Politics of the Like-Minded

Guest: Bill Bishop, Reporter, Austin American-Statesman Okey dokey, let’s try to understand why campaigns – especially this campaign – tends more toward hate and ridicule than toward reason.

First, we have to understand something about political demography. It’s this: We are increasingly unlikely to live among those who think differently than we do, especially when it comes to decisions about who should be president. We’ve been doing a hell of a lot of work here in Austin looking at presidential elections at the community levels since 1946. What we’ve found is that since the mid-1970s, communities have become increasingly politically homogenous.

(Anybody who wants to see the math or the details can write me – bbishop@statesman.com -- or go to www.statesman.com/greatdivide.)
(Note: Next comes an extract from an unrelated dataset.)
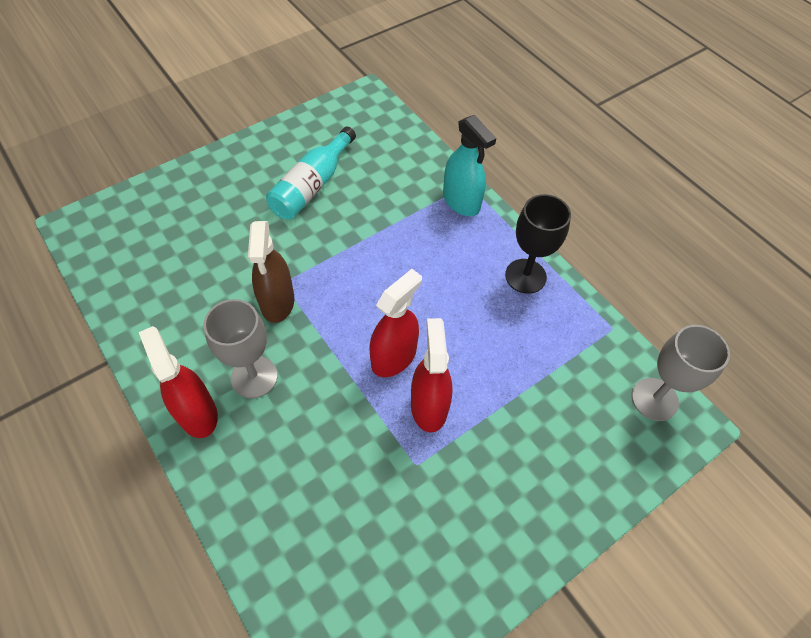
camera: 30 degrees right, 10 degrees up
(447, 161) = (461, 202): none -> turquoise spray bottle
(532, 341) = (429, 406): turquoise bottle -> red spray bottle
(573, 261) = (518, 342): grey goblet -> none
Nothing evil about this. Our society has created great wealth and that wealth has given us many choices. One choice some of us have made is to live among those who are like-minded. This urge to do so is ancient.

It’s also tribal – as are our politics. We’ve not only moved to be among likeminded neighbors, but the parties have moved to represent social types more than ideas or issues. There was always a Bible Belt, for example. But only in the last 30 years has this social fact come to have political meaning. In that sense, political parties are more like tribes than groups for reasoned discussion or consistent advocacy. (See a great new book on the subject, Partisan Hearts and Minds.)

So we have increasingly isolated social groups and we have political parties that increasingly align with them. Bad combination. Political writer Stuart Rothenberg told us:

"When you start chopping up an electorate narrowly and narrowcasting messages to them, you create smaller societies that see themselves as separate. It destroys the sense of community and common interests and values. It makes it a lot easier to see your opponent in caricature terms, as not entirely patriotic or caring about old people. Each party uses these ridiculous stereotypes. . . . That does fit with an electorate and a country that is increasingly fractured."

Now, if we lived in politically competitive communities, turnout would be higher. (David Campbell at Notre Dame has found this to be true.) But we don’t. So we use an even more powerful political device to get out the vote: hate.

With fewer undecided votes and an isolated electorate, turnout is key. And the way to turn out voters is by pissing them off. Social scientists have persistently found that turnout among those who feel partisanly Republican or Democratic is higher than for those who consider themselves independents. And Ohio State University political psychologist Jon Krosnick has said that turnout is highest when voters "like one candidate and hate another."

So there we are. Or, here we are. People are grouping into likeminded groups. (The most politically homogenous institution – Democrat AND Republican – is the local church.) These likeminded groups are talking themselves into more extreme positions.

The parties are responding to this social fact of political life. And they are using the most powerful tools they can find to increase turnout in an election where turnout will determine the winner.

There you have it, and there is no immediate way out.